Originally published: Wednesday, 1st September, 2010

The city's only cinema is set to become one of the few regional movie houses in Australia to be able to show 3D digital productions.

A new silver screen and 3D equipment is currently being installed at the local cinema and there are hopes that 3D movies will be shown on Friday.
The cinema is also in the process of installing a digital projector that will play 2D and 3D movies.
Silver City Cinema's John Wren said the film industry was changing to digital and the local changeover would keep the city up with the times.
"Digital is coming to Broken Hill in December and television sets have to change over (to digital) ... in the film industry it's already started and this time next year any theatres not on digital may as well close the doors," Mr Wren said.

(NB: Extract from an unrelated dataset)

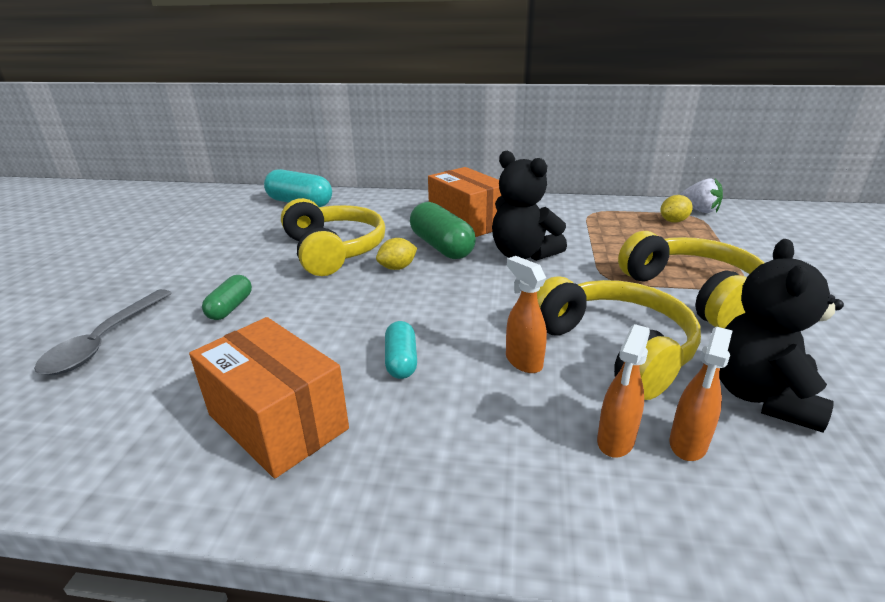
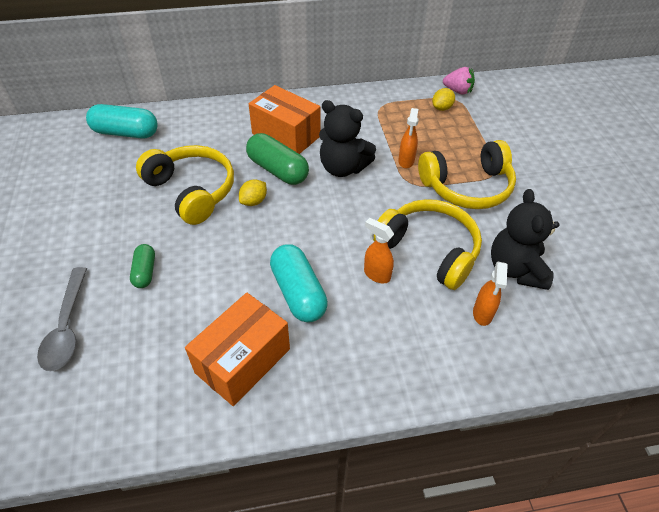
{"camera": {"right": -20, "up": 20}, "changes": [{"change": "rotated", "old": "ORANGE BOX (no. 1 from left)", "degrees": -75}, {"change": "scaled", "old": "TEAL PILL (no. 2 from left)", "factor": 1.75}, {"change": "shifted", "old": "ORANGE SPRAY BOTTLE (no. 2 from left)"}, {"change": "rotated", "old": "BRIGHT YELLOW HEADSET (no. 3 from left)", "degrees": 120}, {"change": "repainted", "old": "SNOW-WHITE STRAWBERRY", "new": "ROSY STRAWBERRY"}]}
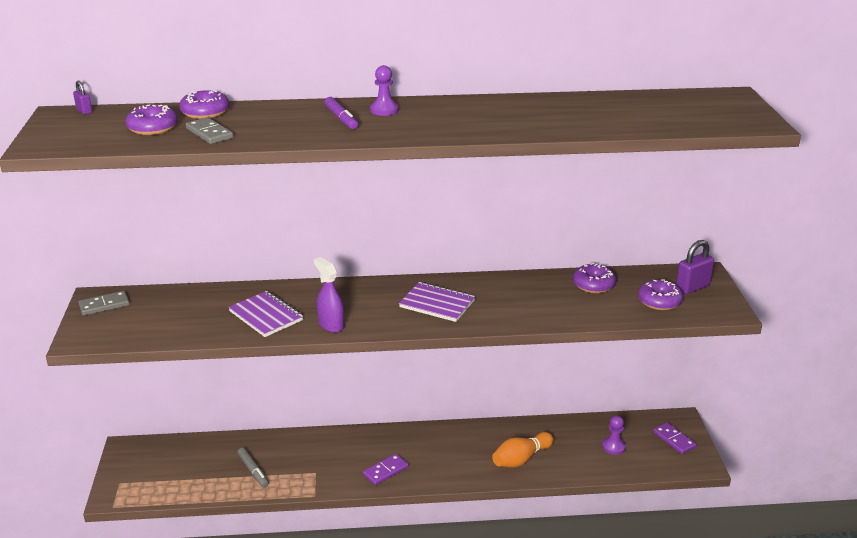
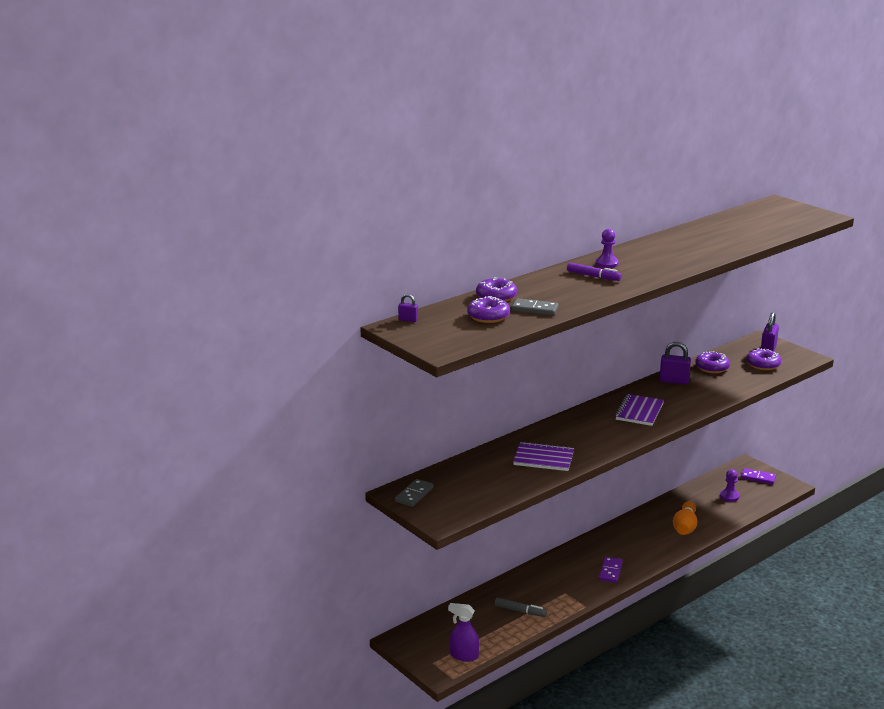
{"camera": {"right": -35, "up": -5}, "changes": [{"change": "shifted", "old": "VIOLET SPRAY BOTTLE"}, {"change": "rotated", "old": "VIOLET EXERCISE BOOK (no. 2 from left)", "degrees": -60}, {"change": "new", "new": "VIOLET LOCK (no. 2 from left)"}]}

"There was no other option but to organise with the distributors and go digital," he said.
"In time small theatres will close because they can't afford to go digital."
Mr Wren said that it was time to move ahead.
"This time next year, we would be too late," he said.
He said the new screen and digital equipment was well worth the effort and would provide another outlet of entertainment for locals.
"It's amazing isn't it," Mr Wren said.
Associated Sound Newcastle's Technical Manager, Barry Parsons, said the company was installing a new plastic silver screen with polarisation for 3D screenings.
"The boys are working hard putting it all up," Mr Parsons said.
"There will be a new NEC digital projector with a Dolby server and a Master Image 3D system," he said.
"It is the latest in cinema equipment."
Mr Parsons said only three cinemas in the western area had made the switch to screen 3D movies.
Mr Wren said the changeover meant it would be easier to get films and easier for the film companies, and a lot cheaper to provide films to the exhibitors more quickly.
The first screening of a 3D movie will be on Friday and the Silver City Cinema is offering an introductory price of $13.50 per person, plus a $2 fee for the reuseable 3D glasses.
After this the price of a 3D movie will go up to $16.50 per person, which Mr Wren said was "a lot cheaper than the capital cities".
As well as going 3D the Silver City Cinema is getting infra-red hearing aids for the hearing impaired.
Mr Wren said this was a big issue here and it was important to accommodate everyone.
"(Being hearing impaired) is a big issue in Broken Hill ... nobody will be left out," he said.
Mr Wren said he was happy about the change to the cinema.
"I'm happy I can do it ... it had to be done to bring better quality entertainment to Broken Hill," he said.
"It's our obligation to provide entertainment for the people of Broken Hill."